Social Value of the activity
The function of law of tort does not intent to stamp out socially desirable activities, this principle has been enshrined in the Compensation Act 2006 . The courts must determine the breach of duty by balancing risk against utility of the activity in question . A distinction is made between commercial activities and those that concern public welfare. In Watt v Hertfordshire County Council , as the utility of activity is trying to save the life, the defendant’s conduct was justified because saving a life outweighed the need to take precaution. However, activity provide no social or education value but significantly increase the risk of injury to a participant is not acceptable . Therefore, activities with social value are not definitely acceptable.
Proof of Breach of Duty
In some exceptional situations, the claimant faces evidential difficulties to establish negligence but the negligence can be evidence of careless, through the doctrine of Res Ipsa Loquitur, the court may infer negligence from the circumstances in which the accident or injury took place, redress the balance of power between the claimant and defendant.
Erle CJ in Soctt v London and St. Katherine Docks Co laid down the requirement of Res Ipsa Loquitur, firstly, the defendant needs to have control of the thing that cased the injury. Secondly, the evidence taken as a whole points in the direction of the defendant’s negligence and where the defendant is unable to explain how the accident occurred, they will be liable unless the defendant can show they exercised all reasonable care in circumstances .

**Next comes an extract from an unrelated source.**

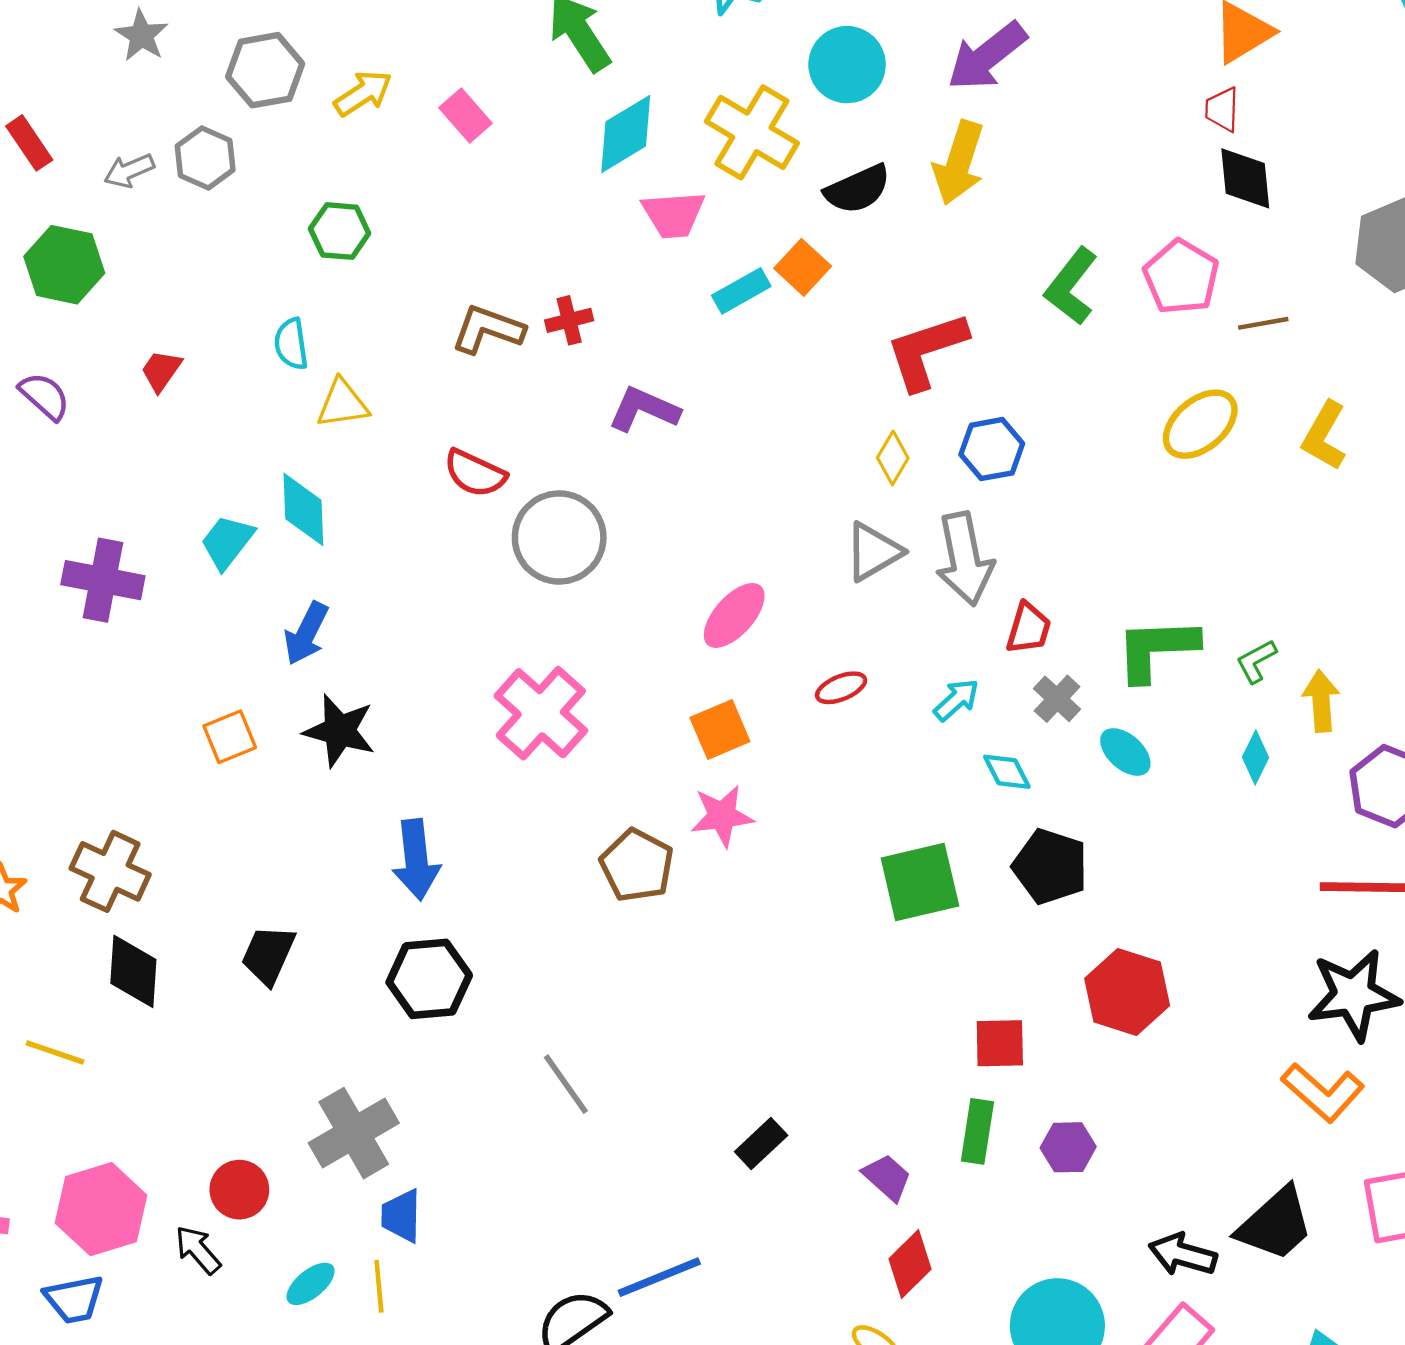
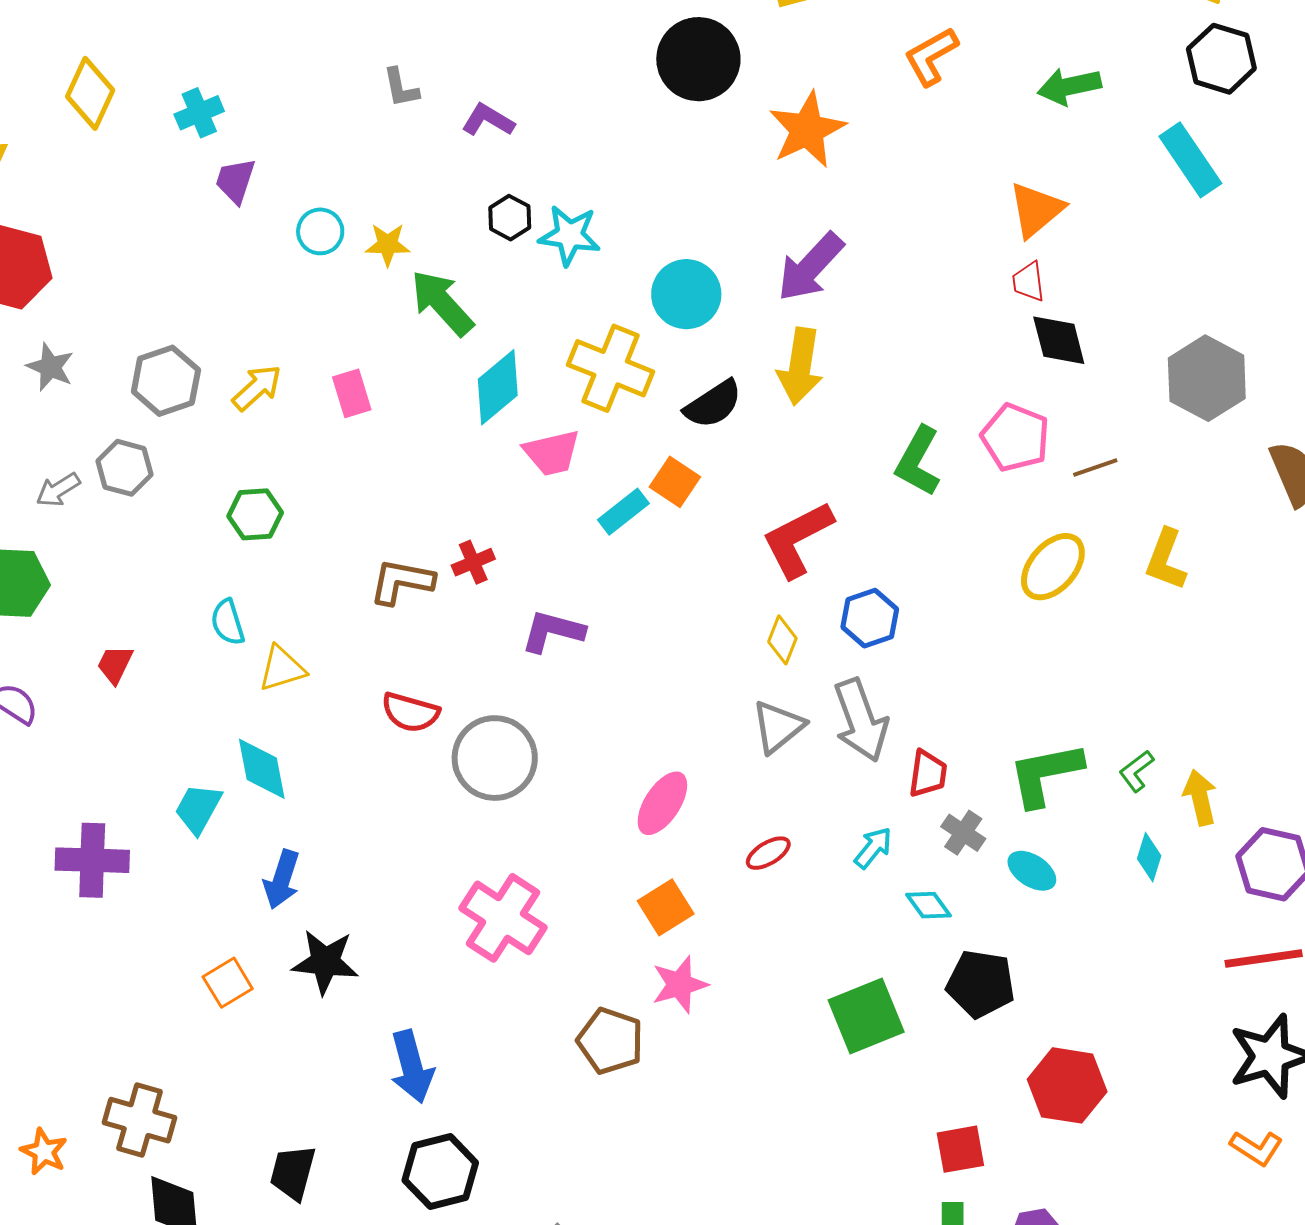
pink rectangle: (466, 116) -> (352, 393), turned 33
orange L-shape: (1323, 1092) -> (1256, 1148), size x0.7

Otherwise, on the balance of probabilities, the burden is on the claimant to prove the defendant has breached of duty.
Balancing
Derek did not claim himself professional skilled, nor can the act to ensure the exits be functional does not require professional skill. The standard of care excepted to him would be an ordinary prudent person. The ceremony was designed with two exits for emergency situation. As an ordinary prudent person, there is no excuse that he could not know and ought not to know any breakout may occur. Perhaps fire accidents are unlikely to occur, the seriousness of injury can be reasonably foresee. The fire exit was blocked by un-installed equipment and furniture, it is not fall within the common practice or lack of resources to empty the fire exit is acceptable. Minimal financial or time cost may sufficient for precaution. Considering the ceremony is a socially desirable activity, but John is an asthmatic and suffered greater damages other than other victims. As a personal safety is at stake, the appeal is allowed.